Court registry officers assist with the day-to-day operation of courts. They handle court documents, schedules and may support the judge in running court hearings.

Court registry officers may do some or all of the following:

  • process documents, such as marriage certificates, for the public
  • answer questions from the public about court sittings and legal documents
  • process court orders, court summons (when you are called to come to court), warrants to arrest and notices
  • schedule court hearings
  • swear in witnesses and read out charges
  • document court proceedings for transcriptionists (people who record what is said in court)
  • prepare and maintain case files
  • liaise with police, judges and lawyers.

Useful Experience

Useful experience for court registry officers includes:

  • work as a legal secretary or law clerk, or other work in a law office
  • court work
  • administration work
  • work with the public.

Personal Qualities

Court registry officers need to be:

  • accurate
  • organised
  • able to work well under pressure
  • able to relate to people from a range of cultures
  • able to understand complex information and explain it clearly to members of the public
  • confident and capable in front of a large audience
  • reliable and able to keep information confidential.

Skills

Court registry officers need to have knowledge of:

  • court processes
  • the order of court proceedings
  • legal terms and methods.

Conditions

Court registry officers:

  • usually work regular business hours, but may work evenings if a court hearing is running late
  • work in offices and courtrooms, although collections registry officers work from home.
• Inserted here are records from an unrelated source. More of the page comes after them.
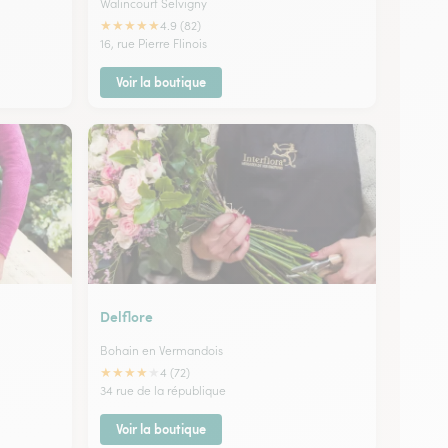
Walincourt Selvigny
★
★
★
★
★
4.9 (82)
16, rue Pierre Flinois
Voir la boutique
Delflore
Bohain en Vermandois
★
★
★
★
★
4 (72)
34 rue de la république
Voir la boutique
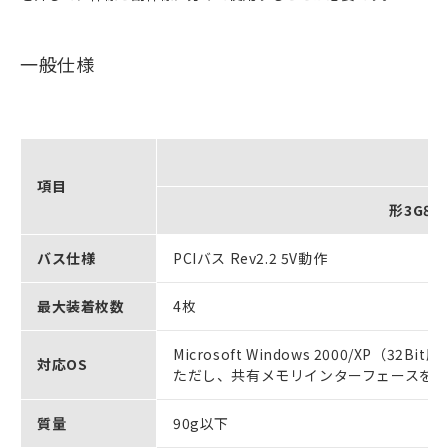
一般仕様
項目
形3G8F
バス仕様
PCIバス Rev2.2 5V動作
最大装着枚数
4枚
Microsoft Windows 2000/XP（32Bit
対応OS
ただし、共有メモリインターフェースを直
質量
90g以下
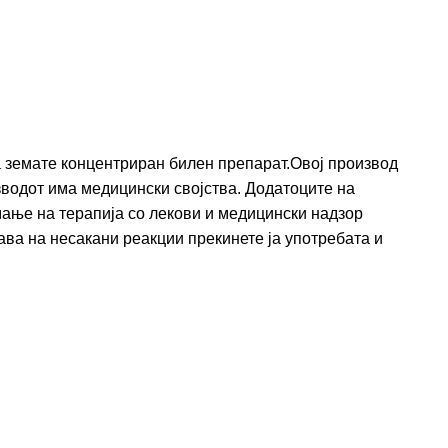
а земате концентриран билен препарат.Овој производ
изводот има медицински својства. Додатоците на
емање на терапија со лекови и медицински надзор
ава на несакани реакции прекинете ја употребата и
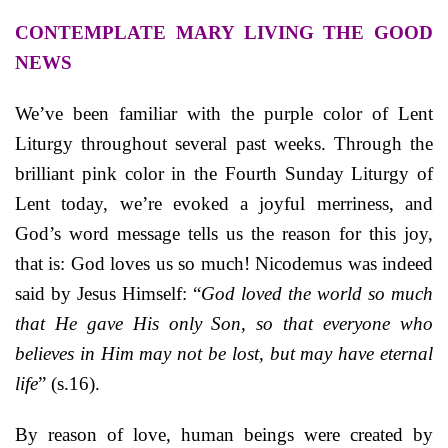
CONTEMPLATE MARY LIVING THE GOOD
NEWS
We’ve been familiar with the purple color of Lent
Liturgy throughout several past weeks. Through the
brilliant pink color in the Fourth Sunday Liturgy of
Lent today, we’re evoked a joyful merriness, and
God’s word message tells us the reason for this joy,
that is: God loves us so much! Nicodemus was indeed
said by Jesus Himself: “
God loved the world so much
that He gave His only Son, so that everyone who
believes in Him may not be lost, but may have eternal
life
” (s.16).
By reason of love, human beings were created by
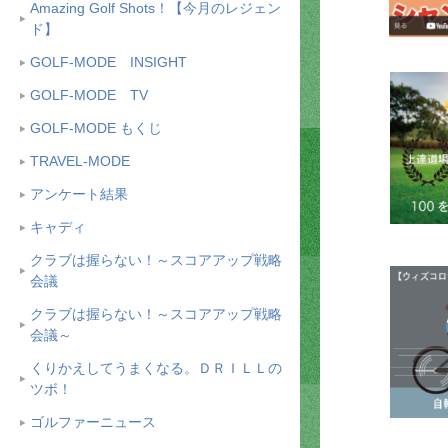
Amazing Golf Shots！【今月のレジェン
ド】
GOLF-MODE INSIGHT
GOLF-MODE TV
GOLF-MODE もくじ
TRAVEL-MODE
アンケート結果
キャディ
クラブは握らない！～スコアアップ戦略
会議
クラブは握らない！～スコアアップ戦略
会議～
くりかえしてうまくなる。ＤＲＩＬＬの
ツボ！
ゴルファーニュース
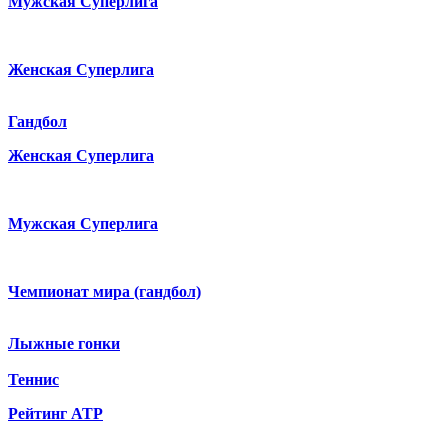
Мужская Суперлига
Женская Суперлига
Гандбол
Женская Суперлига
Мужская Суперлига
Чемпионат мира (гандбол)
Лыжные гонки
Теннис
Рейтинг ATP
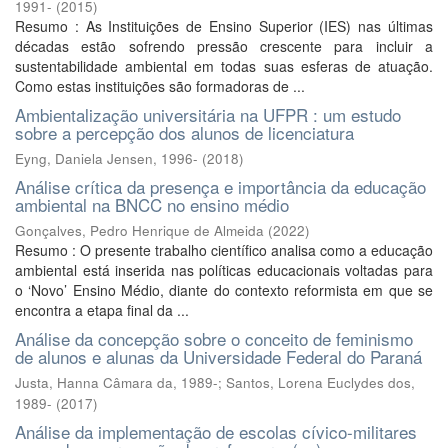
1991-
(
2015
)
Resumo : As Instituições de Ensino Superior (IES) nas últimas
décadas estão sofrendo pressão crescente para incluir a
sustentabilidade ambiental em todas suas esferas de atuação.
Como estas instituições são formadoras de ...
Ambientalização universitária na UFPR : um estudo
sobre a percepção dos alunos de licenciatura
Eyng, Daniela Jensen, 1996-
(
2018
)
Análise crítica da presença e importância da educação
ambiental na BNCC no ensino médio
Gonçalves, Pedro Henrique de Almeida
(
2022
)
Resumo : O presente trabalho científico analisa como a educação
ambiental está inserida nas políticas educacionais voltadas para
o ‘Novo’ Ensino Médio, diante do contexto reformista em que se
encontra a etapa final da ...
Análise da concepção sobre o conceito de feminismo
de alunos e alunas da Universidade Federal do Paraná
Justa, Hanna Câmara da, 1989-
;
Santos, Lorena Euclydes dos,
1989-
(
2017
)
Análise da implementação de escolas cívico-militares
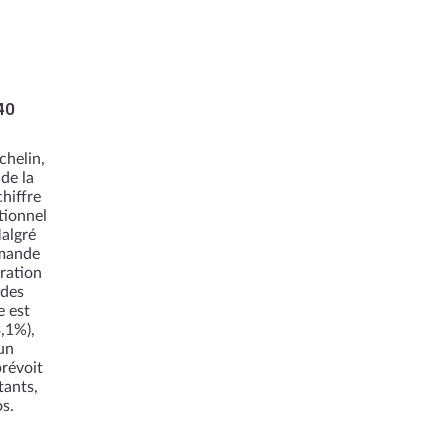
40
chelin,
de la
hiffre
tionnel
Malgré
emande
ration
 des
e est
,1%),
un
prévoit
tants,
os.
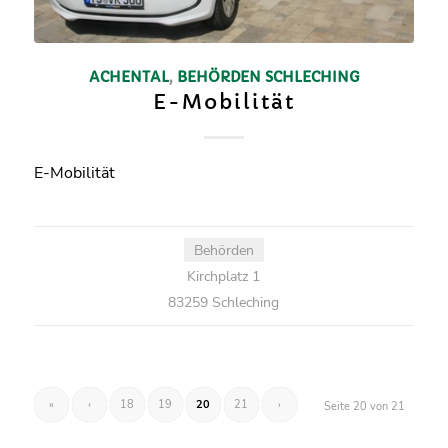
ACHENTAL
,
BEHÖRDEN
SCHLECHING
E-Mobilität
E-Mobilität
Behörden
Kirchplatz 1
83259 Schleching
«
‹
18
19
20
21
›
Seite 20 von 21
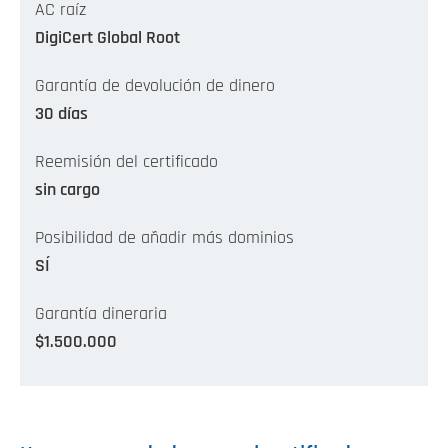
AC raíz
DigiCert Global Root
Garantía de devolución de dinero
30 días
Reemisión del certificado
sin cargo
Posibilidad de añadir más dominios
SÍ
Garantía dineraria
$1.500.000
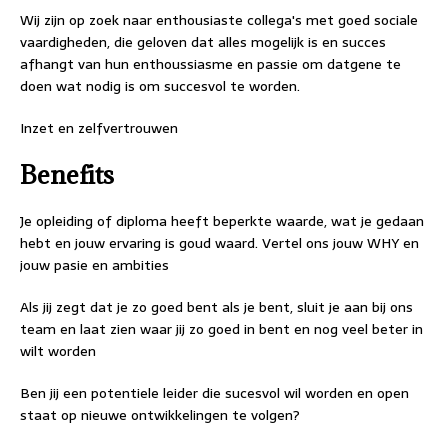
Wij zijn op zoek naar enthousiaste collega's met goed sociale
vaardigheden, die geloven dat alles mogelijk is en succes
afhangt van hun enthoussiasme en passie om datgene te
doen wat nodig is om succesvol te worden.
Inzet en zelfvertrouwen
Benefits
Je opleiding of diploma heeft beperkte waarde, wat je gedaan
hebt en jouw ervaring is goud waard. Vertel ons jouw WHY en
jouw pasie en ambities
Als jij zegt dat je zo goed bent als je bent, sluit je aan bij ons
team en laat zien waar jij zo goed in bent en nog veel beter in
wilt worden
Ben jij een potentiele leider die sucesvol wil worden en open
staat op nieuwe ontwikkelingen te volgen?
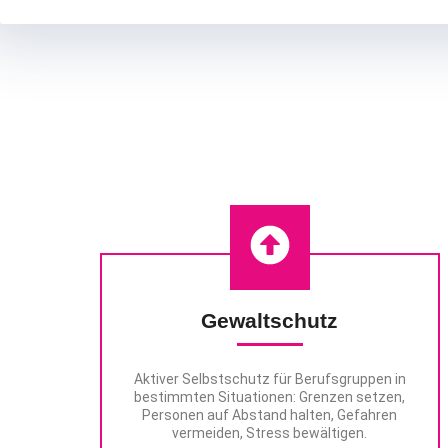
S
Gewaltschutz
Aktiver Selbstschutz für Berufsgruppen in
bestimmten Situationen: Grenzen setzen,
Personen auf Abstand halten, Gefahren
vermeiden, Stress bewältigen.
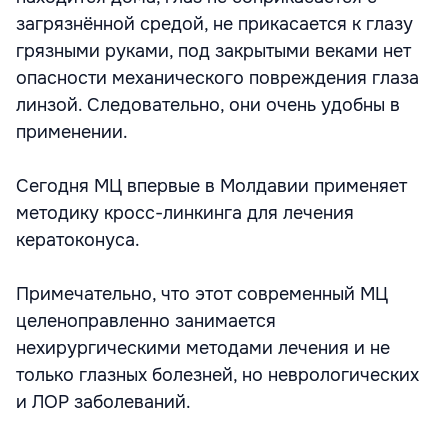
загрязнённой средой, не прикасается к глазу
грязными руками, под закрытыми веками нет
опасности механического повреждения глаза
линзой. Следовательно, они очень удобны в
применении.
Сегодня МЦ впервые в Молдавии применяет
методику кросс-линкинга для лечения
кератоконуса.
Примечательно, что этот современный МЦ
целеноправленно занимается
нехирургическими методами лечения и не
только глазных болезней, но неврологических
и ЛОР заболеваний.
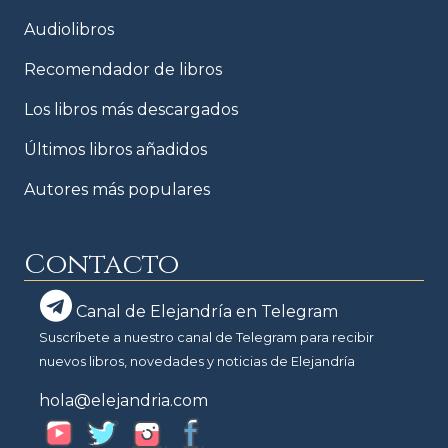
Audiolibros
Recomendador de libros
Los libros más descargados
Últimos libros añadidos
Autores más populares
Contacto
Canal de Elejandría en Telegram
Suscríbete a nuestro canal de Telegram para recibir
nuevos libros, novedades y noticias de Elejandría
hola@elejandria.com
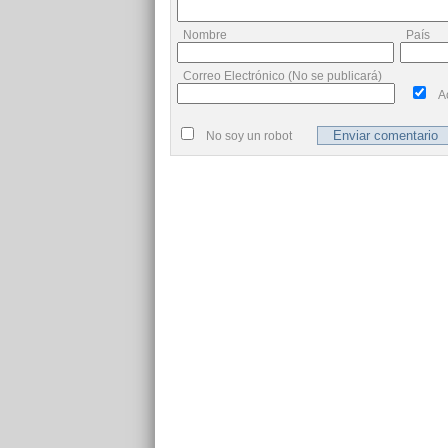
Nombre
País
Correo Electrónico (No se publicará)
A
No soy un robot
Court Registry Officers can earn around $43K-$58K per year.

Pay for court registry officers varies depending on experience, but they usually earn $43,000 to $58,000 a year.

Source: Ministry of Justice, 2017.

Court registry officers can specialise as collections registry officers.

Collections Registry Officer
Collections registry officers advise people how to pay their fines, and negotiate with the public to collect overdue fines.

Years Of Training

To become a court registry officer you need to have:

  • NCEA Level 2
  • a current driver's licence.

However, employers often prefer you to also have a tertiary qualification such as a certificate in administration.